In Irun, the small town on the Spanish border with Spain, there has long been a border culture. During their revolutions and civil wars, residents of both countries traversed the imaginary line separating these two lands. A complex culture of smuggling developed, as in most border towns. People, goods, drugs- the rules of supply and demand are never bound by borders, however much governments might like to believe. While in Irun, I was told a story of a man who crossed and recrossed the border every day on his bicycle. The border patrol agents checked and rechecked this man, suspecting that he was transporting some contraband. Never once in the twenty years did they realize he was riding to France on an old bike and returning with a brand new model.
These sort of trickster stories, and the border culture they exhibit, have been made irrelevant by the erasure of borders in the European Union. America’s border with Mexico, though, must be creating hundreds of thousands of tricksters with the increasing militarization of la frontera and the constantly impending border wall now scheduled in Hidalgo County for July.
Driving out of the Rio Grande Valley on either 77 or 83, the only two evacuation routes, one encounters a military checkpoint complete with automatic weapons, drug-sniffing dogs, patrol cars, and heaps of bureaucracy. As I wait in line, my car packed to the hilt with all my earthly possessions, I contemplate that this is one of the many signs that the Rio Grande Valley is considered outside the mainlaind United States. Brownsville, the poorest city in the United States, is left below this second border in a no-man’s land, left to fend for itself. In fact, the talk of the town last week was that the United States Border Patrol was going to be checking the residency status of individuals during hurricane evacuations (Brownsville Herald) . That its citizenry must be questioned and searched before entering the rest of the continental U.S. is a stunning assumption of criminality.

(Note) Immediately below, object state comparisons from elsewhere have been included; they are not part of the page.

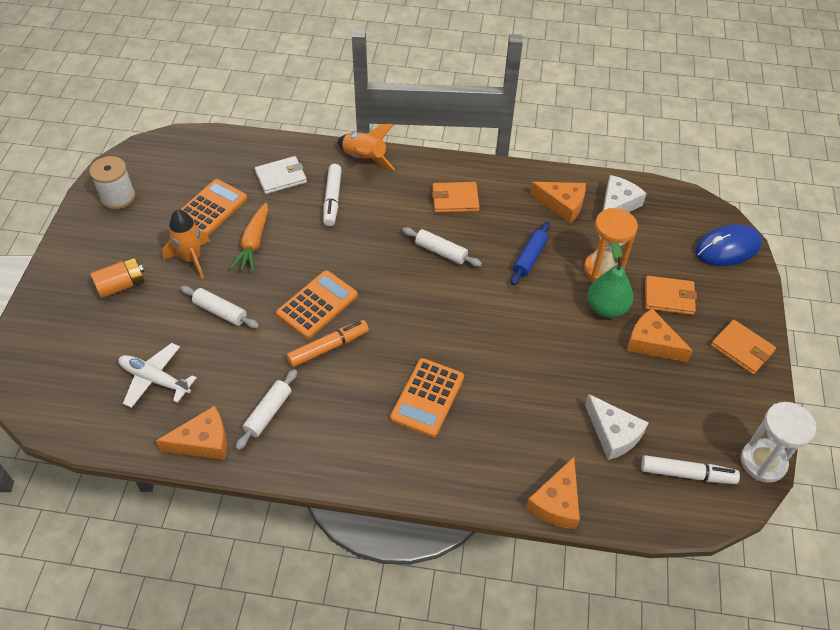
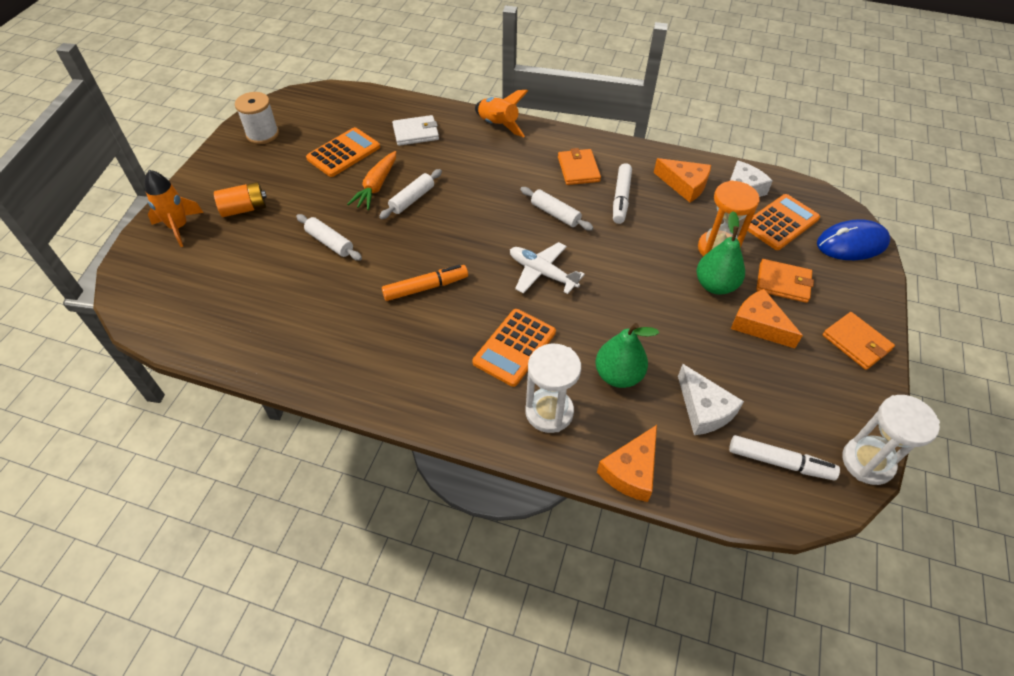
camera: 10 degrees right, 0 degrees up
white plane [118,343,197,408] -> white plane moved to [510,242,585,294]
orange cheese [156,406,227,460] -> none
orange rocket [162,209,210,279] -> orange rocket moved to [145,170,204,247]
white rolling pin [235,369,297,450] -> white rolling pin moved to [379,169,442,219]
orange calculator [276,270,358,339] -> orange calculator moved to [748,194,820,250]
white marker [323,164,342,226] -> white marker moved to [613,163,632,224]
orange wallet [432,182,480,213] -> orange wallet turned 75 degrees clockwise [558,148,601,185]
blue rolling pin [511,222,550,285] -> none
none -> white hourglass [525,344,581,433]
none -> green pear [595,323,659,388]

When it is my turn with the Border Patrol agents, I am waved along because of my white skin and American accent.
Tacitus once wrote in his Annals, “Once we suffered from our vices; today we suffer from our laws.” Indeed, unjust laws create criminals out of upstanding individuals, and in no area of legislation is this more true than immigration. Extralegal immigrants, many of whom came to the United States legally, are punished by our current law primarily for doing precisely the actions for which we praise our citizenry. The motivation of the majority of immigrants is religious freedom, economic opportunity, family safety, education, freedom of speech, liberty – how can an antiquated quota system cause some to be punished for acting on these principles and others to be praised?

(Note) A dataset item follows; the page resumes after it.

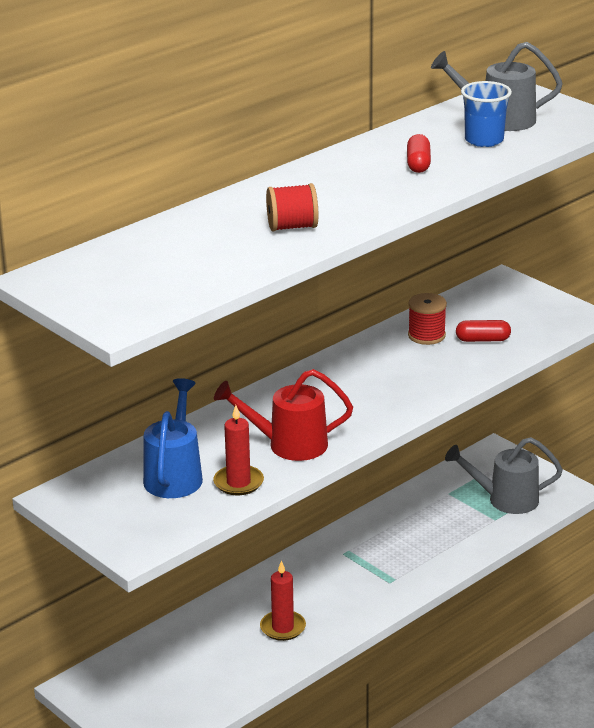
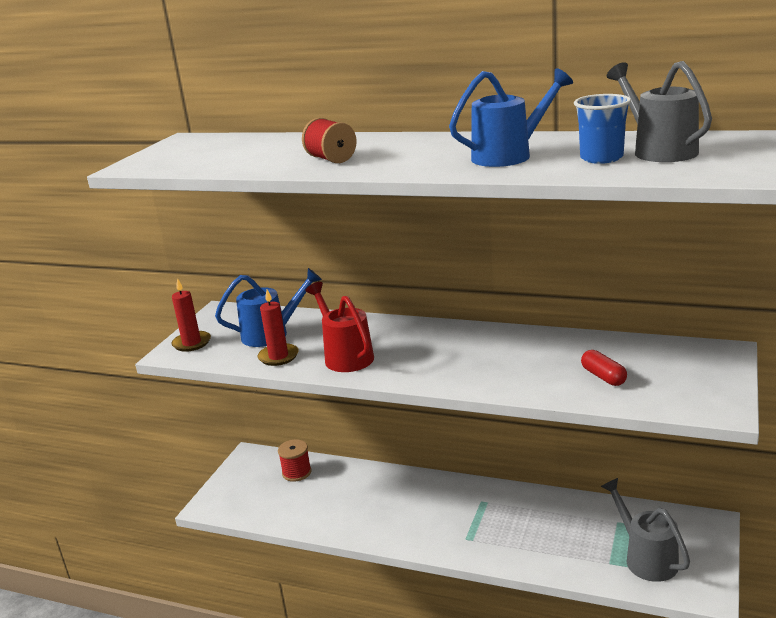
camera: 65 degrees right, 5 degrees down
red candle [260,560,306,641] -> red candle moved to [171,278,211,352]
red capsule [407,134,431,173] -> blue watering can [449,68,573,167]
red spool [408,293,447,345] -> red spool moved to [278,439,311,482]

As I drive north, farther and farther away from the Rio Grande Valley I’ve called home for the past two years, I pass the fertile hills of Kansas and the wide expanses of open grazing in Oklahoma and the lush fields of Iowa. I look at these natural wonders and think of how blessed I am to live in this land, and how attractive this must be to people receiving less than 8x the income we enjoy in our prosperous nation. I look at this massive farmland and know that extralegal immigrants know this land far better than I will ever understand; without them, many of these fields would lie fallow, so many of our meals would remain uncooked, so many houses would never be built, so many ideas never imparted, so many languages never added to the multiplicity of cultures here in the United States. Driving through the natural beauty along Highway 35, it is easy to see that natural law and constructed law clash when it comes to the issue of immigration in these United States. If we will only take a good look at our country and realize just how blessed we are, we would be more understanding of people desirous of migrating here. If we would only appreciate the perspectives and culture and language and talents that immigrants always bring, we would see extralegal and legal immigrants as the assets they are. If Spanish were not viewed as a language subservient to English, then perhaps we could learn from the Spanish immigration system as well as from Mexican and Latin-American immigrants themselves. As I leave the border region where the “rights” and “wrongs” of immigration laws are as muddy as the Rio Bravo and as I head north to study immigration law at the University of Minnesota this coming fall, I realize that I will never leave the border because the border is not a place on a map but a place in people’s hearts. In telling stories about the good people of la frontera and in studying the laws of immigration, I hope to turn the borders of American hearts into E.U. borders instead of the walled border in California and Arizona.